Data Replication Using SSIS and MS "Change Track"

Introduction

Our customer required near real-time data from our OLTP database. There were many approaches we could have taken to replicate the data. We decided to use this approach, which uses Microsoft's SSIS application and Microsoft's Change Track option in SQL Server.

There are three components of this process: 
    The Source (OLTP) database
    An SSIS package
    The Target DB

Approach

Source DB
On the source OLTP database, Microsoft "Change track" was enabled on 70 tables. We then created a read-only access account. The two requirements for Change Track was that the candidate tables needed to have a primary key, and the database had to have Read Commit Snapshot Isolation set. That was all that was needed on source DB side.

Target DB
One the Target DB, we created exact duplicates of the source tables, called target tables. We also create 2 additional supporting tables for each target table. One of the supporting tables was used as a temporary holding area for changed data. The other was a history table, an optional component that tracks the history of changes. Both of these tables contain the same columns as the target table, and, in addition, contain the following column(s):

target_table_tmp:
    sys_change_opration nchar(2) - contains the type of change for the record (I - insert, U- update, D - Delete)
target_table_history:
    sys_change_opration nchar(2) - contains the type of change for the record (I - insert, U- update, D - Delete)
    sync_version - Change Track version number at the time of capture
    extraction_date - date/time of the extraction

Two other tables were created:
A table (T_REP) that contains a record for each table was being replicated. 
    Table_name
    last_sync_version bigint - last version that was changed for that table
    last_extraction_date datetime - last date/time that the table was updated. 
    last_change_count - number of rows changed from the last capture for that table.

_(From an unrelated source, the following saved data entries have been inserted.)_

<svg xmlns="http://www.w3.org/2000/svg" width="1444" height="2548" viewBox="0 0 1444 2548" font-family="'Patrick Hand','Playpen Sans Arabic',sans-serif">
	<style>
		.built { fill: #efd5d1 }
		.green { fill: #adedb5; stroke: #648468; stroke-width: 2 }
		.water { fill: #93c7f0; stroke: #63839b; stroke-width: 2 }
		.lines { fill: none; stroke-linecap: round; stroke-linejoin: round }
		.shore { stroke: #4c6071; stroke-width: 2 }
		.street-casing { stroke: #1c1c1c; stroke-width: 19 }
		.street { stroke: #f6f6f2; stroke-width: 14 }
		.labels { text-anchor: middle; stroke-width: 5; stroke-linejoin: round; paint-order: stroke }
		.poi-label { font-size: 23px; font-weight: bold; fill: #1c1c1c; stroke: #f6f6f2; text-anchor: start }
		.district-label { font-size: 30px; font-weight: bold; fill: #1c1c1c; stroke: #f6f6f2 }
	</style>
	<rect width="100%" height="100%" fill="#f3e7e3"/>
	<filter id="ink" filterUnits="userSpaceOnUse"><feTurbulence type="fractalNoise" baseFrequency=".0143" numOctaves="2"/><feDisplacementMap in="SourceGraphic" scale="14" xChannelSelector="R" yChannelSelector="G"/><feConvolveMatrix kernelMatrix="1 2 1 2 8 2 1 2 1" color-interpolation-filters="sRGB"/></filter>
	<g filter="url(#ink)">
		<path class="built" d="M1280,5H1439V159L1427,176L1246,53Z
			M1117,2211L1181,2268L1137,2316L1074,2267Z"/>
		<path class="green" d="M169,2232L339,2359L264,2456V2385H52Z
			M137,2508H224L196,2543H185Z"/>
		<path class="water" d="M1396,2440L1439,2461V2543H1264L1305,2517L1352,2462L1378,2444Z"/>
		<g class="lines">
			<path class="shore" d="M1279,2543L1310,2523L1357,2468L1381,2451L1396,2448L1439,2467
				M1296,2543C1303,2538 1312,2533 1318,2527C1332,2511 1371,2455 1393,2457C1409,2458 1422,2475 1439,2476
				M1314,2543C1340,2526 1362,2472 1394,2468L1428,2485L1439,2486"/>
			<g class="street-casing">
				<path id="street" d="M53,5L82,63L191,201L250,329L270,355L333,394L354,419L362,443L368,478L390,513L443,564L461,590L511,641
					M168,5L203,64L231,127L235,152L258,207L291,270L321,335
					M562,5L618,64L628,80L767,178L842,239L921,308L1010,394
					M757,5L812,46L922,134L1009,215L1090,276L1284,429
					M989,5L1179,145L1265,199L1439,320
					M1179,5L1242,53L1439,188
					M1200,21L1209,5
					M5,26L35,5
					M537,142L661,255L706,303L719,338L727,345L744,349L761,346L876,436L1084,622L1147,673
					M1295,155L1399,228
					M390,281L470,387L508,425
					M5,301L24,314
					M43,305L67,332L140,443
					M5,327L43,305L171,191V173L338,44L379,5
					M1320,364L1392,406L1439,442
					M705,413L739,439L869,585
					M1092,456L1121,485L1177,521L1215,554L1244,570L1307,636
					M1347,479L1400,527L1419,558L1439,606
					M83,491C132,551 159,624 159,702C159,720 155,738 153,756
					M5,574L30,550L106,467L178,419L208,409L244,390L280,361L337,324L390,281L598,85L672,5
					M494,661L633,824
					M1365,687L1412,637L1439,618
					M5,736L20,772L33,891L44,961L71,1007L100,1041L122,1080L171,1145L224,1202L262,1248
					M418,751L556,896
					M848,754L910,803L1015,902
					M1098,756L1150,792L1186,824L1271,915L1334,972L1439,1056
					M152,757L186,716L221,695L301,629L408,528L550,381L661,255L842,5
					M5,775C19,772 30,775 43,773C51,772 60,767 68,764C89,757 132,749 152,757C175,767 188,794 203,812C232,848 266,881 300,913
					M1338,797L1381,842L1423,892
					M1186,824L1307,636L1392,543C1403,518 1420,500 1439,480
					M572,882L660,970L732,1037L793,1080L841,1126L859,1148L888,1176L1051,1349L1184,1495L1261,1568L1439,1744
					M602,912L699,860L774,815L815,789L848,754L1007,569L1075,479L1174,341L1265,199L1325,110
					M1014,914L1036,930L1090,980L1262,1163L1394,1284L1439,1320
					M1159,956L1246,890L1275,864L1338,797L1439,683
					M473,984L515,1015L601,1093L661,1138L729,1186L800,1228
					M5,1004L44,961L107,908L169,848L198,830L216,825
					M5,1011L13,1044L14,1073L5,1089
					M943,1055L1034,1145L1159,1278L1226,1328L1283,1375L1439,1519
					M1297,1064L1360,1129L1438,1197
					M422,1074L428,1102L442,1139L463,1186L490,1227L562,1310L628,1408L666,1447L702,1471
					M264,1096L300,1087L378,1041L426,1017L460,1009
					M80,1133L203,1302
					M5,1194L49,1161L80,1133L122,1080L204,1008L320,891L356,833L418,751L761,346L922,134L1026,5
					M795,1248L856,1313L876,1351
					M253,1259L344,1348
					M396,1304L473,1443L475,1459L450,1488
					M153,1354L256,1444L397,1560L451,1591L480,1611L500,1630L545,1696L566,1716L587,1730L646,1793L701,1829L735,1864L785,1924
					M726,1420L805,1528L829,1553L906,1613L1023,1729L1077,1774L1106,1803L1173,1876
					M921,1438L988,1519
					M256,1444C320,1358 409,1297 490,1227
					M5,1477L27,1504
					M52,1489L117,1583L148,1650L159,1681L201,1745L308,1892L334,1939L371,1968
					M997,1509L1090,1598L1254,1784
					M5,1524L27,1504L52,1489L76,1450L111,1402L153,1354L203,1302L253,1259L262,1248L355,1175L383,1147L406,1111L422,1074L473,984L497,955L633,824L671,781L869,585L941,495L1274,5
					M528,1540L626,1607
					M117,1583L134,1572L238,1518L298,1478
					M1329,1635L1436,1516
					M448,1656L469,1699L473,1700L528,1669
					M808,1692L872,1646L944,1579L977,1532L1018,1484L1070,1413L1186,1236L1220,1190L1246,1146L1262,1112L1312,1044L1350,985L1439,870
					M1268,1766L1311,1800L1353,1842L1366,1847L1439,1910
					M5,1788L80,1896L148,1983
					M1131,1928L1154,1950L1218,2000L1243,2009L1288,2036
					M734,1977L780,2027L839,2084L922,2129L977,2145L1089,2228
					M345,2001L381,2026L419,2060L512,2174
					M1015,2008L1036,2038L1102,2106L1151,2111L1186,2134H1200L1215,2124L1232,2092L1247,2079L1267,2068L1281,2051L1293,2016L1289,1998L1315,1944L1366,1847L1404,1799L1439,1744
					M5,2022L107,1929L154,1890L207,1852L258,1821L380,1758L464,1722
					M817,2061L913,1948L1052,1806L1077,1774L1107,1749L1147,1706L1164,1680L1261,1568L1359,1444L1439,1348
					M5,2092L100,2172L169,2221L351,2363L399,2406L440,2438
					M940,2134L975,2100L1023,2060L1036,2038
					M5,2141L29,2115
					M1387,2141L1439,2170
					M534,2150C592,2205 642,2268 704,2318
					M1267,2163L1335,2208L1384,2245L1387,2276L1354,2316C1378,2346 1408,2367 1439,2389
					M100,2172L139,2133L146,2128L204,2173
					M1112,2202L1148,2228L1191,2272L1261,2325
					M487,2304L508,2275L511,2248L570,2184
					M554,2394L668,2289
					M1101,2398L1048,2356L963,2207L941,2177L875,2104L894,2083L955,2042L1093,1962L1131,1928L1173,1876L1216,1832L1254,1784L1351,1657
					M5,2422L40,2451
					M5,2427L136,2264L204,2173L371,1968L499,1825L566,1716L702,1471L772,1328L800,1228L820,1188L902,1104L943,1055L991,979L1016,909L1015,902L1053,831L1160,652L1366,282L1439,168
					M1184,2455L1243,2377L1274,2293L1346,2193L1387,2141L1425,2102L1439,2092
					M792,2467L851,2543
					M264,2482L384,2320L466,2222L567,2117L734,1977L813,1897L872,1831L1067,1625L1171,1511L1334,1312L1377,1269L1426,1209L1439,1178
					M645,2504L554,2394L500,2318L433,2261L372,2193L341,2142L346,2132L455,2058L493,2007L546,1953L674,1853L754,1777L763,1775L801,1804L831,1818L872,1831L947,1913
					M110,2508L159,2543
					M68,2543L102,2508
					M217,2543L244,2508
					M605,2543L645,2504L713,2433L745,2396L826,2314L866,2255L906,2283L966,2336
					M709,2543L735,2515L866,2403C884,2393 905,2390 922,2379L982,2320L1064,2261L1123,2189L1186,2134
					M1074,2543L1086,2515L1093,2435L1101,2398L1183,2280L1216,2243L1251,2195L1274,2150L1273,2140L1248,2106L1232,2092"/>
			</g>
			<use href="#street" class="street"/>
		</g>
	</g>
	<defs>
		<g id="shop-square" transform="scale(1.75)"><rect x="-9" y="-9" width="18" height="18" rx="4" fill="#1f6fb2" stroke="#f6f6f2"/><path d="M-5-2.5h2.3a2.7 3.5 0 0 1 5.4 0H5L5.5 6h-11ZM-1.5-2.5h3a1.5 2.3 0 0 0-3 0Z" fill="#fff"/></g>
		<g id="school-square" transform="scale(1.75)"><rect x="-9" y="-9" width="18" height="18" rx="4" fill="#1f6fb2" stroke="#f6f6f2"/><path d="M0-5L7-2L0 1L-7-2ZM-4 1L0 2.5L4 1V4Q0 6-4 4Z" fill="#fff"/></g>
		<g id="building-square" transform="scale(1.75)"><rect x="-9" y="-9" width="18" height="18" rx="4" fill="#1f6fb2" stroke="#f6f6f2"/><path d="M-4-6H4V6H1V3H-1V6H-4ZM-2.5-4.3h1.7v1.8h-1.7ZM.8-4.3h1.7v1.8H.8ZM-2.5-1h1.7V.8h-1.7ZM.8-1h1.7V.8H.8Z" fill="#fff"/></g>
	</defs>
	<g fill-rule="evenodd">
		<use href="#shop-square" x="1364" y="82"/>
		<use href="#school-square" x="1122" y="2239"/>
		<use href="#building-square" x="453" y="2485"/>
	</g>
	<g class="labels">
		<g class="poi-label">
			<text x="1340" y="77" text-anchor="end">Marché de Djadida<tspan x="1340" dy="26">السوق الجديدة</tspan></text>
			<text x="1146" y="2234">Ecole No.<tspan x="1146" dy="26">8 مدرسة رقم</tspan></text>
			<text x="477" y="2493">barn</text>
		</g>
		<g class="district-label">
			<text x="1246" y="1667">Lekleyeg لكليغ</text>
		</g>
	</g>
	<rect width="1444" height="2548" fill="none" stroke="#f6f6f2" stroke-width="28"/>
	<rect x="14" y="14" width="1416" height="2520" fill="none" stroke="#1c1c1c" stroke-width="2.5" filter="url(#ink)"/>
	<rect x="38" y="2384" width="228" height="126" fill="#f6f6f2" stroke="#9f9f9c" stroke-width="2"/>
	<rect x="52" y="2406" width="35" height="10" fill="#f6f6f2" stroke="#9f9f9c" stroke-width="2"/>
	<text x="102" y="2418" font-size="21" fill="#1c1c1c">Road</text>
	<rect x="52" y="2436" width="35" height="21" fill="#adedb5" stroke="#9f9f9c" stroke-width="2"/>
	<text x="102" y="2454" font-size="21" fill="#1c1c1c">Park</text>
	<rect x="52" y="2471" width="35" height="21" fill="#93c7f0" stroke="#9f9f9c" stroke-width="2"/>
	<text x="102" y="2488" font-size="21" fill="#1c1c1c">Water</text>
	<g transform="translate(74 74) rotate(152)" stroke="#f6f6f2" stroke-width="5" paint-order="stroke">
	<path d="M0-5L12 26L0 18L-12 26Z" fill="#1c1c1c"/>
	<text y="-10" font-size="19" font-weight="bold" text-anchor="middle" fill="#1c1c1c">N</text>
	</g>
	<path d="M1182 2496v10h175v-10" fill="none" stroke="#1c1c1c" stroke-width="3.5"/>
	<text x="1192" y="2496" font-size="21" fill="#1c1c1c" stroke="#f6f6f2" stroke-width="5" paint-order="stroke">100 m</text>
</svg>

A table (T_REP_SUMMARY) that contains one row of summary information
    last_change_tracked bigint - last value of Change Track that was captured for all tables
    last_check_date datetime - last checked date/time
    last_extraction_date datetime - last extraction datetime
    history_flag - allows the abilty to set history off/on.

SSIS Package
We then created an SSIS Package than contains the ETL code.
The package is very simple:

Step 1: Connect to the Source DB:
        1.1 Determine if changes occurred to any of the 70 tables since the last check. This is performed using a Change Track Function Call using the last_change_tracked number value from T_REP_SUMMARY. (use 0 if this is the first time checking)
        1.2 If changes occured, proceed to Step 2. Otherwise, update the last_check_date field in the T_REP_SUMMARY, and wait until the next checktime

Step 2: ETL
       2.1 Using the T_REP table and a loop, use the MIN_VALID_VERSION function to find which table(s) were changed
            2.1 For each changed table:
                2.1.1 Truncate the target_tmp table associated with selected table
                2.1.2. By Joining the internal Change Track table with the actual source table, populate the rows in the the target_tmp table with the source table along with the sys_change_operation number. 
                2.1.3 Using the MERGE statement, merged the changes with the target table to update the replicated table
                2.1.4 Update the T_REP table with last_sync_version ,last_extraction_date , and last_change_count 
                2.1.5 Finally, copy all the changes from the target_tmp table to the target_history table along with the sync_version and extraction_date. 
        2.2 Update the T_REP_SUMMARY table with the last_updated timestamp and the last_sync_version. 

For testing, the application was stress tested using a tool that performed 120 DML changes per minute on the source. The ETL SSIS package was implemented using the SQL Server Job Scheduler with a 30 second interval. The average process time was 6 seconds. The interval was changed to 1 minute. The average process time remained the same.

Conclusion

By using the power of  Microsoft's Change Track and SSIS, our customer is able to view near real time OLTP data without having to access the production servers.